= TEXT SEGMENT =
┄┄┄┄┄┄

We decided we’d head to the beach at around noon on Friday, forgetting in out inimitable Bair fashion that it was St. Patrick’s Day.  I am usually not a participant in St. Party’s Day activities.  I don’t know if you’re aware of this, but it sure seems like there’s always a lot of drunk idiots clogging things up on National Let’s Just Give Up Collectively days.  In any case, after about 15 trips in and out of my parents’ house, we finally got Stadler, Rowlfie, myself, the G.P,, five bottles of water and the camera loaded in Dad’s truck.  Then we couldn’t find the remote control to the gate for about fifteen minutes.  There was yelling.

Some background information is necessary here for you to understand the full impact of what’s about to happen in this story.  The G.P. is an old newspaperman from way back.  He was in the business as everything from a reporter to an editor to a pressman over several decades.  He even wrote a column for a paper a lot like this one.  If I worked harder, or got paid more you might be able to say I am flopping right along in the old man’s huaraches.  In any case, Dad has something that I don’t: journalistic training, which (best as I can tell) means that any time you talk to someone you have to write down their name, hometown and age in pencil on a skinny pad that fits conveniently in your back pocket.  Evidently, it has to be exactly this kind of notepad and it MUST be in pencil, otherwise every time you sit in water, the writing might not be totally unreadable.  Dad sits in stuff a lot.  I’m pretty sure several Todd’s in Dad’s reporter history only very narrowly missed being listed as Toads, but that’s the way it has to be.  It’s the training. Also, Dad hasn’t worked on the Island where asking people their age (especially in order to print it in the newspapers) is a good way to get whacked in the side of the head, or get very ganged up on at the Barrel’s weekly cheap wine and killer gossip night.  Be very careful, young Dadawan.  The ways of the Island are mysterious – is what I should have said.  Instead, I just said, “Dad, it’s pictures for the Moon of people who don’t live here!  We don’t care what their stupid names are!”  He didn’t get it.

┄┄┄┄┄┄

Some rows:
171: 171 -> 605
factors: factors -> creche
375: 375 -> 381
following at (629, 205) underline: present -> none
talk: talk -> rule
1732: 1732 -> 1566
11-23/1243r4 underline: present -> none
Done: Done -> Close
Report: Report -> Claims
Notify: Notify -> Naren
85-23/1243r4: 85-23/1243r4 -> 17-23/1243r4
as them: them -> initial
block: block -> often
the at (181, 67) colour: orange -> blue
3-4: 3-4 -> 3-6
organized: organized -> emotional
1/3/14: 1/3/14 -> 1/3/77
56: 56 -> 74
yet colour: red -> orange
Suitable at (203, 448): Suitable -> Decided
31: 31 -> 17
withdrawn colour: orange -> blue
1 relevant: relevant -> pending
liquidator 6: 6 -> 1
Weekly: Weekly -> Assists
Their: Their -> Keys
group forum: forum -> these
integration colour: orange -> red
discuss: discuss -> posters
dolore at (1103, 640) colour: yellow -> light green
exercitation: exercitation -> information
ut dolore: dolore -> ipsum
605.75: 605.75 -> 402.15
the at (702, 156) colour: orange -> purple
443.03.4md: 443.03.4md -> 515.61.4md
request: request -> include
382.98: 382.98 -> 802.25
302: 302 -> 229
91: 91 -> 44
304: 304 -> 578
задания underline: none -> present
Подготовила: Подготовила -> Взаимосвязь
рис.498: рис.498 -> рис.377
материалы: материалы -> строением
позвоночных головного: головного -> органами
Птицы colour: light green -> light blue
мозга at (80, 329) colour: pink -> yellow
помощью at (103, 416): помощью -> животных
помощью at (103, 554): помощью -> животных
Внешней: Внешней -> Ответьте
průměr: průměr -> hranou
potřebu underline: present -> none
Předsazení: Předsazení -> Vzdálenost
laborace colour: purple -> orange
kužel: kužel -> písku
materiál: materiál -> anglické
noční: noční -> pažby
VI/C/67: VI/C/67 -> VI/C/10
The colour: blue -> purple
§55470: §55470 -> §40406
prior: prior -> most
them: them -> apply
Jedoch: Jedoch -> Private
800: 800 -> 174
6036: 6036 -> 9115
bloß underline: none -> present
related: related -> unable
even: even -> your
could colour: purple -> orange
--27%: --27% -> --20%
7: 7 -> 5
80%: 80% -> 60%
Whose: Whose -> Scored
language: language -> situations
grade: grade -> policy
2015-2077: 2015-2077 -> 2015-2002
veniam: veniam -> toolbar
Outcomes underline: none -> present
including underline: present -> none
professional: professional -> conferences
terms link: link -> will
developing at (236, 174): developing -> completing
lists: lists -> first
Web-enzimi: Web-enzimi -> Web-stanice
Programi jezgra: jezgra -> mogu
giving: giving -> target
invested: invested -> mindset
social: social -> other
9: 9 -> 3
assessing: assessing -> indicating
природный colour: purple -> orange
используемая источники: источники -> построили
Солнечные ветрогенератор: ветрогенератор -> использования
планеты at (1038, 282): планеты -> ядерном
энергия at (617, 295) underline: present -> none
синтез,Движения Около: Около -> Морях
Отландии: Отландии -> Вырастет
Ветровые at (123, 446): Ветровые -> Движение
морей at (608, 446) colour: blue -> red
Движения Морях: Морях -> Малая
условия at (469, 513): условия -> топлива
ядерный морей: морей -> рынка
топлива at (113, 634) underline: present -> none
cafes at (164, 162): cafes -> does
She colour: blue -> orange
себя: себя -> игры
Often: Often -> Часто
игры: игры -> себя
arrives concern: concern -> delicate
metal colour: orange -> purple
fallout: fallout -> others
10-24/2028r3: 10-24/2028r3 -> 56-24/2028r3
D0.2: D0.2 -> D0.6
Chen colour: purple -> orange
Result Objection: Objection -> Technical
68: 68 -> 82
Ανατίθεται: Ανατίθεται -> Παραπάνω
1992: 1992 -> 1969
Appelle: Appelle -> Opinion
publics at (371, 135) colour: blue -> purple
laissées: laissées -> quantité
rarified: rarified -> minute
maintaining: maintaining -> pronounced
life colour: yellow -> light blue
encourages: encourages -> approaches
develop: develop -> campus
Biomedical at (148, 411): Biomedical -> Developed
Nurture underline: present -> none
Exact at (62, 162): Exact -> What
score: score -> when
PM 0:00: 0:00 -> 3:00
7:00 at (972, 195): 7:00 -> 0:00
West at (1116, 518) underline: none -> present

┄┄┄┄┄┄

= TASKS TO CARRY OUT =
a. List everything the beach-trip story says was loaded into Dad's truck.
b. Print the rows, everything from the first row down to the row containing "průměr: průměr -> hranou", with both ends included.
The beach-trip story and the rows are unrelated to each other.

= ANSWERS TO THE EXERCISE =
a. Stadler, Rowlfie, myself, the G.P., five bottles of water, the camera

b.
171: 171 -> 605
factors: factors -> creche
375: 375 -> 381
following at (629, 205) underline: present -> none
talk: talk -> rule
1732: 1732 -> 1566
11-23/1243r4 underline: present -> none
Done: Done -> Close
Report: Report -> Claims
Notify: Notify -> Naren
85-23/1243r4: 85-23/1243r4 -> 17-23/1243r4
as them: them -> initial
block: block -> often
the at (181, 67) colour: orange -> blue
3-4: 3-4 -> 3-6
organized: organized -> emotional
1/3/14: 1/3/14 -> 1/3/77
56: 56 -> 74
yet colour: red -> orange
Suitable at (203, 448): Suitable -> Decided
31: 31 -> 17
withdrawn colour: orange -> blue
1 relevant: relevant -> pending
liquidator 6: 6 -> 1
Weekly: Weekly -> Assists
Their: Their -> Keys
group forum: forum -> these
integration colour: orange -> red
discuss: discuss -> posters
dolore at (1103, 640) colour: yellow -> light green
exercitation: exercitation -> information
ut dolore: dolore -> ipsum
605.75: 605.75 -> 402.15
the at (702, 156) colour: orange -> purple
443.03.4md: 443.03.4md -> 515.61.4md
request: request -> include
382.98: 382.98 -> 802.25
302: 302 -> 229
91: 91 -> 44
304: 304 -> 578
задания underline: none -> present
Подготовила: Подготовила -> Взаимосвязь
рис.498: рис.498 -> рис.377
материалы: материалы -> строением
позвоночных головного: головного -> органами
Птицы colour: light green -> light blue
мозга at (80, 329) colour: pink -> yellow
помощью at (103, 416): помощью -> животных
помощью at (103, 554): помощью -> животных
Внешней: Внешней -> Ответьте
průměr: průměr -> hranou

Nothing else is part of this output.